- WHAT YOU ARE ASKED TO DO
Below are some lines of data. Return all of them as they are.
Segment Start: INPUT DATA
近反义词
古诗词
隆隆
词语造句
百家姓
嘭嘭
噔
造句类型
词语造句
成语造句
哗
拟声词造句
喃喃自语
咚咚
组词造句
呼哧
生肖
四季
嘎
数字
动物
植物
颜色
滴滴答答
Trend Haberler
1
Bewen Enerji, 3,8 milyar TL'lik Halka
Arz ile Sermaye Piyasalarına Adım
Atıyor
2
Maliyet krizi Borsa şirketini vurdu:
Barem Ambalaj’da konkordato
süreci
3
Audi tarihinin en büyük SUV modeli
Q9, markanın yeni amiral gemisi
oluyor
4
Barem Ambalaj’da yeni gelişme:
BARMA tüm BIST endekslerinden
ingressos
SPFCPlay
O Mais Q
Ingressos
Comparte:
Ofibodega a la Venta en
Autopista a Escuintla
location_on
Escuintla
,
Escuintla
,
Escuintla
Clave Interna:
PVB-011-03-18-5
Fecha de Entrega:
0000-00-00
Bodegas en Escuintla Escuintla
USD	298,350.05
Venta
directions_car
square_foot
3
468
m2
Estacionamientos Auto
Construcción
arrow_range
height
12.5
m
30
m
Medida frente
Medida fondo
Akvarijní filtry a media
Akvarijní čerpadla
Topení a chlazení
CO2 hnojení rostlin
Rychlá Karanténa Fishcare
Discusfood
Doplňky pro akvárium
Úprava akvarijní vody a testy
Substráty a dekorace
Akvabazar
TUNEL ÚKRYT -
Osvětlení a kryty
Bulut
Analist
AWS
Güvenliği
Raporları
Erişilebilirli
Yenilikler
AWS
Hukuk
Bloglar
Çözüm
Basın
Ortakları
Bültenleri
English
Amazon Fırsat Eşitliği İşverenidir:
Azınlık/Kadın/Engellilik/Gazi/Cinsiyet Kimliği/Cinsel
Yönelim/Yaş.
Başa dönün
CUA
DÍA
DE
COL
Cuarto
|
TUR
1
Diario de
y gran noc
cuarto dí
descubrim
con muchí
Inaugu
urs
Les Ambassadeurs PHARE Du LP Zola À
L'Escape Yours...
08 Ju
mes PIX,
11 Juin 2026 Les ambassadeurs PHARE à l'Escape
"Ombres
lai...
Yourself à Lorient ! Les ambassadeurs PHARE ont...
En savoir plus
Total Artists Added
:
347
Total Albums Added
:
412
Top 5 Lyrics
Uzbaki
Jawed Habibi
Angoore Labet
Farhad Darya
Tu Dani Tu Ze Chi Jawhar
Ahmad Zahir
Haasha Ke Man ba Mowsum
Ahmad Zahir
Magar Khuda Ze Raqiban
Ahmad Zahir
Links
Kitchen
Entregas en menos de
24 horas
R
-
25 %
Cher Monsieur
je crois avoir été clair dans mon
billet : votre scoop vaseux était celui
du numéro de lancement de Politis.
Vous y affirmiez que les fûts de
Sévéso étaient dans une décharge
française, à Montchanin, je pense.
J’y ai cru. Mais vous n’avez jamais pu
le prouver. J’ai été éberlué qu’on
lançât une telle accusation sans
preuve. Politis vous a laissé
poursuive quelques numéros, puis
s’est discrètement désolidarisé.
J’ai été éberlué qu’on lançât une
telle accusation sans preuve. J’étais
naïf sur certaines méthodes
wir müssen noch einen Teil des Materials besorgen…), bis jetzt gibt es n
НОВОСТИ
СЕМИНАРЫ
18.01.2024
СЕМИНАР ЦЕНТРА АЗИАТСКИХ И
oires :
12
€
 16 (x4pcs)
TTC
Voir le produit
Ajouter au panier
Segment End: INPUT DATA
- ANSWER
近反义词
古诗词
隆隆
词语造句
百家姓
嘭嘭
噔
造句类型
词语造句
成语造句
哗
拟声词造句
喃喃自语
咚咚
组词造句
呼哧
生肖
四季
嘎
数字
动物
植物
颜色
滴滴答答
Trend Haberler
1
Bewen Enerji, 3,8 milyar TL'lik Halka
Arz ile Sermaye Piyasalarına Adım
Atıyor
2
Maliyet krizi Borsa şirketini vurdu:
Barem Ambalaj’da konkordato
süreci
3
Audi tarihinin en büyük SUV modeli
Q9, markanın yeni amiral gemisi
oluyor
4
Barem Ambalaj’da yeni gelişme:
BARMA tüm BIST endekslerinden
ingressos
SPFCPlay
O Mais Q
Ingressos
Comparte:
Ofibodega a la Venta en
Autopista a Escuintla
location_on
Escuintla
,
Escuintla
,
Escuintla
Clave Interna:
PVB-011-03-18-5
Fecha de Entrega:
0000-00-00
Bodegas en Escuintla Escuintla
USD	298,350.05
Venta
directions_car
square_foot
3
468
m2
Estacionamientos Auto
Construcción
arrow_range
height
12.5
m
30
m
Medida frente
Medida fondo
Akvarijní filtry a media
Akvarijní čerpadla
Topení a chlazení
CO2 hnojení rostlin
Rychlá Karanténa Fishcare
Discusfood
Doplňky pro akvárium
Úprava akvarijní vody a testy
Substráty a dekorace
Akvabazar
TUNEL ÚKRYT -
Osvětlení a kryty
Bulut
Analist
AWS
Güvenliği
Raporları
Erişilebilirli
Yenilikler
AWS
Hukuk
Bloglar
Çözüm
Basın
Ortakları
Bültenleri
English
Amazon Fırsat Eşitliği İşverenidir:
Azınlık/Kadın/Engellilik/Gazi/Cinsiyet Kimliği/Cinsel
Yönelim/Yaş.
Başa dönün
CUA
DÍA
DE
COL
Cuarto
|
TUR
1
Diario de
y gran noc
cuarto dí
descubrim
con muchí
Inaugu
urs
Les Ambassadeurs PHARE Du LP Zola À
L'Escape Yours...
08 Ju
mes PIX,
11 Juin 2026 Les ambassadeurs PHARE à l'Escape
"Ombres
lai...
Yourself à Lorient ! Les ambassadeurs PHARE ont...
En savoir plus
Total Artists Added
:
347
Total Albums Added
:
412
Top 5 Lyrics
Uzbaki
Jawed Habibi
Angoore Labet
Farhad Darya
Tu Dani Tu Ze Chi Jawhar
Ahmad Zahir
Haasha Ke Man ba Mowsum
Ahmad Zahir
Magar Khuda Ze Raqiban
Ahmad Zahir
Links
Kitchen
Entregas en menos de
24 horas
R
-
25 %
Cher Monsieur
je crois avoir été clair dans mon
billet : votre scoop vaseux était celui
du numéro de lancement de Politis.
Vous y affirmiez que les fûts de
Sévéso étaient dans une décharge
française, à Montchanin, je pense.
J’y ai cru. Mais vous n’avez jamais pu
le prouver. J’ai été éberlué qu’on
lançât une telle accusation sans
preuve. Politis vous a laissé
poursuive quelques numéros, puis
s’est discrètement désolidarisé.
J’ai été éberlué qu’on lançât une
telle accusation sans preuve. J’étais
naïf sur certaines méthodes
wir müssen noch einen Teil des Materials besorgen…), bis jetzt gibt es n
НОВОСТИ
СЕМИНАРЫ
18.01.2024
СЕМИНАР ЦЕНТРА АЗИАТСКИХ И
oires :
12
€
 16 (x4pcs)
TTC
Voir le produit
Ajouter au panier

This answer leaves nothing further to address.